State of the World's Minorities and Indigenous Peoples 2013 - Mali
|Publisher||Minority Rights Group International|
|Publication Date||24 September 2013|
|Cite as||Minority Rights Group International, State of the World's Minorities and Indigenous Peoples 2013 - Mali, 24 September 2013, available at: http://www.refworld.org/docid/526fb73d2a.html [accessed 21 February 2018]|
|Disclaimer||This is not a UNHCR publication. UNHCR is not responsible for, nor does it necessarily endorse, its content. Any views expressed are solely those of the author or publisher and do not necessarily reflect those of UNHCR, the United Nations or its Member States.|
The year 2012 was one of unprecedented crisis in Mali, which has a tradition of moderate Islam and a 20-year democratic history. On top of the Sahel food emergency, the country was wracked by fall-out from an armed rebellion. Northern Mali is home to the Tuareg and Maure (Moor) ethnic groups, both traditionally nomadic.
The Tuareg had been in low-level conflict with colonial and post-colonial authorities for decades. Tuareg separatists protesting at marginalization, lack of development and neglect of the north, including during times of devastating drought in their communities, had carried out repeated rebellions in the hope of establishing a separate Tuareg state, Azawad.
In addition, in recent years the weak state presence had allowed armed Islamist groups and organized crime to operate and gain significant influence in the north.

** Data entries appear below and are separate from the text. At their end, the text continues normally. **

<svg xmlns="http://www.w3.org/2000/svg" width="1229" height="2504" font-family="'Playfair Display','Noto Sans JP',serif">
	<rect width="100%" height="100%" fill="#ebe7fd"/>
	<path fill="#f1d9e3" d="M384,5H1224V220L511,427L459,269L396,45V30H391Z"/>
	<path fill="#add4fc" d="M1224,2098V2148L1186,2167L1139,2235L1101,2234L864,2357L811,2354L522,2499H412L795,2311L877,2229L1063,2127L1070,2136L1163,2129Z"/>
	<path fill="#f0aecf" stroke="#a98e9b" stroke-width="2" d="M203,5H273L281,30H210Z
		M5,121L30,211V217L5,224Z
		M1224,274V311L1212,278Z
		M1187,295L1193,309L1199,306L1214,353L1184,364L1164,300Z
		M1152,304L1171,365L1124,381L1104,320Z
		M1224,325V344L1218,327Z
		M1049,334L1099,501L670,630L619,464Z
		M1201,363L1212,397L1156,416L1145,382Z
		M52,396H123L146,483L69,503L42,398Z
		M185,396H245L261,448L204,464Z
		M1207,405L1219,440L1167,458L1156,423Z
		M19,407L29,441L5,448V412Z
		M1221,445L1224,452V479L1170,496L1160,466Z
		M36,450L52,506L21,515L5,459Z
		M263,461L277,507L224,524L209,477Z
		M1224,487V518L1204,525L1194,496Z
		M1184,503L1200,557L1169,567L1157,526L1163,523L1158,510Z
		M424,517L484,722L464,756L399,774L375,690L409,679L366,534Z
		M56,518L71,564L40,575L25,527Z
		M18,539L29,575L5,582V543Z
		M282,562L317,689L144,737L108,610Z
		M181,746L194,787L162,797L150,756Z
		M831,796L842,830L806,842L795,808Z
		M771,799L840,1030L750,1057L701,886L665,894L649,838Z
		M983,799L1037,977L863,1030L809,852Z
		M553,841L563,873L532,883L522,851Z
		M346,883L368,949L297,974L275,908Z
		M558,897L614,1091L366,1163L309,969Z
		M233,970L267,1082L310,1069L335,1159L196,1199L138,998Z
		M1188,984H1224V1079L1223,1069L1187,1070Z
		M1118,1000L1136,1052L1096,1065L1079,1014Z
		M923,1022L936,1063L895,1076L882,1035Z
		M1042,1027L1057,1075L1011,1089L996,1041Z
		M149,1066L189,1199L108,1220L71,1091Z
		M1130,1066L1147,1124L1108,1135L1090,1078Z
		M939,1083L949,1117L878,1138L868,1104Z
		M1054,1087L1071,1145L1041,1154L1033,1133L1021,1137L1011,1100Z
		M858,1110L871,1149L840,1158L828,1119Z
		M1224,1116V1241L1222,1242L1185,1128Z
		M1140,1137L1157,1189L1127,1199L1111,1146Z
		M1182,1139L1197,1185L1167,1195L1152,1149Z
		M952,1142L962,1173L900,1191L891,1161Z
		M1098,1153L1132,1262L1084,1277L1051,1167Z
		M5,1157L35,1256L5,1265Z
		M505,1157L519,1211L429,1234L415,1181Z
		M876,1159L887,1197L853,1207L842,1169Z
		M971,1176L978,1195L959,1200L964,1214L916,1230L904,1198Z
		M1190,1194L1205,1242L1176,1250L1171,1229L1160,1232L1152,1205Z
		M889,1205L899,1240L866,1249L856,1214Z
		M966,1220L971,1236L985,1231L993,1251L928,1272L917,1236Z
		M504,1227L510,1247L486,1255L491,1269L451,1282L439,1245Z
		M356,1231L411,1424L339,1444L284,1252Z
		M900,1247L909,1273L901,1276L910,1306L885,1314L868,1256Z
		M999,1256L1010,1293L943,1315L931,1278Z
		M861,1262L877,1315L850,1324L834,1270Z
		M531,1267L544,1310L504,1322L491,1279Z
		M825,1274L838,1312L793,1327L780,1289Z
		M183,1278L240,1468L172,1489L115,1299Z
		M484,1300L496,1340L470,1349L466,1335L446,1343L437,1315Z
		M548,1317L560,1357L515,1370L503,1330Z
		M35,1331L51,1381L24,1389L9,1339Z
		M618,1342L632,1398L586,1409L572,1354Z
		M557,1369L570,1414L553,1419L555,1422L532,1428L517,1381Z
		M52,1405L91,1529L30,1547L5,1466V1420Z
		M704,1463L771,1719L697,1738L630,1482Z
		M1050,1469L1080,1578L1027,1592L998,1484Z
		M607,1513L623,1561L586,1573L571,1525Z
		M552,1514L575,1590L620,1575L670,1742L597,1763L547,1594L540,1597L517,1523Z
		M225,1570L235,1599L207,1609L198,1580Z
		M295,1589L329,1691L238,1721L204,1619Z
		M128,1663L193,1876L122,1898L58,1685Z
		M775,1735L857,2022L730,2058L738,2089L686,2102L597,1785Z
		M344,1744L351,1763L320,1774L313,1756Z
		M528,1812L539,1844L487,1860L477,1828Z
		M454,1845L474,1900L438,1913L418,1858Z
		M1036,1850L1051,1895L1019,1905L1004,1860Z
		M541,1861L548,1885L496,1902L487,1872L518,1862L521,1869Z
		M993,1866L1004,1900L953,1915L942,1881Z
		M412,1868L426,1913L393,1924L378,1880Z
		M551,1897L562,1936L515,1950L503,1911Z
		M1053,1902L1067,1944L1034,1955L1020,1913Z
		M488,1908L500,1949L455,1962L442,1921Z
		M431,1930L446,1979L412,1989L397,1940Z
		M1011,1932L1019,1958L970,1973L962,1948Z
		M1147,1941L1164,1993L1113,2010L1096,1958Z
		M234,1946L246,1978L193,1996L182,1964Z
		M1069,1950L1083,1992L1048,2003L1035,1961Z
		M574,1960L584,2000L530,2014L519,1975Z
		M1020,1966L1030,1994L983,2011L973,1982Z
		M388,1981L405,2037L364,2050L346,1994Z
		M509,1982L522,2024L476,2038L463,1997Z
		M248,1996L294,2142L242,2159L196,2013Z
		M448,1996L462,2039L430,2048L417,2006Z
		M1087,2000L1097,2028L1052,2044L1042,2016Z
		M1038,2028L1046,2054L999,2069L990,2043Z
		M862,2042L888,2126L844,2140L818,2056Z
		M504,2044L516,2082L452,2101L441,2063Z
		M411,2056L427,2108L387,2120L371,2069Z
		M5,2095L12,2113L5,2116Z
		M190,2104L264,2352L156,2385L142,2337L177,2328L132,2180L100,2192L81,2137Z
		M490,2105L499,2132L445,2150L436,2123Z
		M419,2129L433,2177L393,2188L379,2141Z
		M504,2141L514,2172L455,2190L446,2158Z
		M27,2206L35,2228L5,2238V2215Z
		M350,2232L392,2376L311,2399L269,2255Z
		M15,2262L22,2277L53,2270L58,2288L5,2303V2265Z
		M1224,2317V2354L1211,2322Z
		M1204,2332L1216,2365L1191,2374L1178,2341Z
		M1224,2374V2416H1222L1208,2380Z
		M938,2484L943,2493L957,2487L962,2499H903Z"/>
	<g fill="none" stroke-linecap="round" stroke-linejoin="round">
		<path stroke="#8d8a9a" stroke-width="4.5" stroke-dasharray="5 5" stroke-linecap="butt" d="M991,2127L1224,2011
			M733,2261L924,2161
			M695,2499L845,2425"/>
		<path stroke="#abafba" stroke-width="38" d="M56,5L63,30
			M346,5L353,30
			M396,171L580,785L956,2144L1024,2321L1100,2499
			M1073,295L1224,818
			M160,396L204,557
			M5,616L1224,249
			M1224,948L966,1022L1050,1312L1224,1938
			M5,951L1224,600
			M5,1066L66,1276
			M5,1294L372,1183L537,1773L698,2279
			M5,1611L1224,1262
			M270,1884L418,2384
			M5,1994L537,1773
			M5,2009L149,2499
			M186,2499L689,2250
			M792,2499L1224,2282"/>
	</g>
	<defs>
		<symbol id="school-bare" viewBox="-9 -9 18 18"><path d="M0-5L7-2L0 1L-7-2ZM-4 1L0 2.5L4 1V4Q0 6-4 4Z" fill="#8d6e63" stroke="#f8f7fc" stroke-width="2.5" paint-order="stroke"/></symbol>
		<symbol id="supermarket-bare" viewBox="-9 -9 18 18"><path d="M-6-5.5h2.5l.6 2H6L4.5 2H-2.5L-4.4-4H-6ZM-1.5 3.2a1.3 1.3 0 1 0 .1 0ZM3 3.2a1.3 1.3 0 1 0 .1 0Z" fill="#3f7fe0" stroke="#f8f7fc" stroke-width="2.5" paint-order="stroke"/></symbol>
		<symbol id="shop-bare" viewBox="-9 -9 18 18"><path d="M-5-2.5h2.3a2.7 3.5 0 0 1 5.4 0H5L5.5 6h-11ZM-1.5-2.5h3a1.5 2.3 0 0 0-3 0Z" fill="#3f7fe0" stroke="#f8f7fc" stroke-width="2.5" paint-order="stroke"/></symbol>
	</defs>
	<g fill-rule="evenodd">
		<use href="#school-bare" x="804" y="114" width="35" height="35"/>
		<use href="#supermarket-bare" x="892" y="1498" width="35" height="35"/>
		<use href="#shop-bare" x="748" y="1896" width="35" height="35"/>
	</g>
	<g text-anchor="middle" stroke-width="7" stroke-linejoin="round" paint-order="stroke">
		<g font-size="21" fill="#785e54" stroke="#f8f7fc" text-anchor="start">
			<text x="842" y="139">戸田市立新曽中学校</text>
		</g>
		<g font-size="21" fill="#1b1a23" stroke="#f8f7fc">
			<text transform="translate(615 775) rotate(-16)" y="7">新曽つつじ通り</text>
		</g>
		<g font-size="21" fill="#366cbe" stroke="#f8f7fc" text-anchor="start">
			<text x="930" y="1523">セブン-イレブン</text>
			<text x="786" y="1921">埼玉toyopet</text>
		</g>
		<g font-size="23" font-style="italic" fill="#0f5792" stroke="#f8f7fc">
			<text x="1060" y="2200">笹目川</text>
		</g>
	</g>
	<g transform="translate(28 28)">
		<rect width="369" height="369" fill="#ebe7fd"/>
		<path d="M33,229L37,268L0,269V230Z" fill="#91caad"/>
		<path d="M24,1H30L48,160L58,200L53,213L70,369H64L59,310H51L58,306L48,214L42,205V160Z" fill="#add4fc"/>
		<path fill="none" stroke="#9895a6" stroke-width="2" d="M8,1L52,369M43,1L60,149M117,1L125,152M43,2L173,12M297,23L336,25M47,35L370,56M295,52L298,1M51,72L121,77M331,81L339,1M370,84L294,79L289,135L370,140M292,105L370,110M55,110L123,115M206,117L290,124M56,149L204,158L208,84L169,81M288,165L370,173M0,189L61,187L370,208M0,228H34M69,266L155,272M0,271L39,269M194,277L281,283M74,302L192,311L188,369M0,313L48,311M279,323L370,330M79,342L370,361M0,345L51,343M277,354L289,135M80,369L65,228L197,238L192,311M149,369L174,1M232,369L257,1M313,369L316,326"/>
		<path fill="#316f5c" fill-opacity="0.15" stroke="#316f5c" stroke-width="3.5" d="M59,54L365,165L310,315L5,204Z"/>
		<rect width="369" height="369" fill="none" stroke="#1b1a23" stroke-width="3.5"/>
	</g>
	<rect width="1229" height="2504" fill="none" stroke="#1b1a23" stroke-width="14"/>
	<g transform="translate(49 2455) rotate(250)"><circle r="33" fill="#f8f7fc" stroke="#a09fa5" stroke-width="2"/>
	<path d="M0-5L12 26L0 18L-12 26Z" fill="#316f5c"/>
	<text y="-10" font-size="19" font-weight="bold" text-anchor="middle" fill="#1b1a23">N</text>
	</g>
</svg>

The January rebellion, led by Tuareg combatants recently returned from Libya after the fall of Muammar Gaddafi in late 2011, spread through the northern Sahara region. The secular, separatist Tuareg group National Movement for the Liberation of Azawad (MNLA) acted alongside Islamist groups, which also included some Tuaregs among their combatants.
The ensuing violence led to the internal displacement of roughly 204,000 people, while more than 200,000 fled into neighbouring countries. The rebels were accused of violating humanitarian law by executing captured soldiers, and of widespread abuses against civilians, including use of child soldiers and widespread, at times ethnically oriented, rape.
For its part, Mali's army was accused of indiscriminate bombing, of targeting Tuareg civilians in reprisal attacks, and of failing to protect Tuaregs and other minorities, including Arabs and Mauritanians living in the capital, from revenge attacks, including by self-defence militias of other ethnic groups.
In March, army officers, frustrated by lack of government support for their fight against the rebels, staged a coup. The rebels took advantage of the upheaval to further expand their area of control, declaring an independent state of Azawad on 6 April.
However, the MNLA was driven out by the Islamist groups, including Ansar Dine and al-Qaeda in the Islamic Maghreb (AQIM). These groups destroyed very important cultural and religious sites, including mausoleums and shrines, and committed abuses while carrying out punishments under a strict interpretation of Sharia law.
In July Mali's Minister of Justice asked the ICC to investigate crimes committed since the beginning of the January uprising. In December the UN Security Council authorized deployment of an African-led force to support Mali's army in regaining control of the north.
Analysts raised concerns that military intervention could trigger further ethnic conflict, particularly in the form of acts of collective punishment against Tuaregs.
The armed conflict added to the burdens of a population already confronting food insecurity. Conflict interrupted basic services and destroyed health infrastructure, weakening responses to outbreaks of cholera and malaria.
Reports indicated that the strict imposition of Sharia law further impeded health services, with armed men at times disrupting services to verify that female patients and staff were covered, or banning radio-based health campaigns on religious grounds. As the year progressed, aid workers reported that child malnutrition in Mali was reaching emergency levels. In January 2013 an estimated 585,000 people were suffering from food insecurity, with a further 1.2 million at risk, out of a total population of 1.8 million in northern Mali.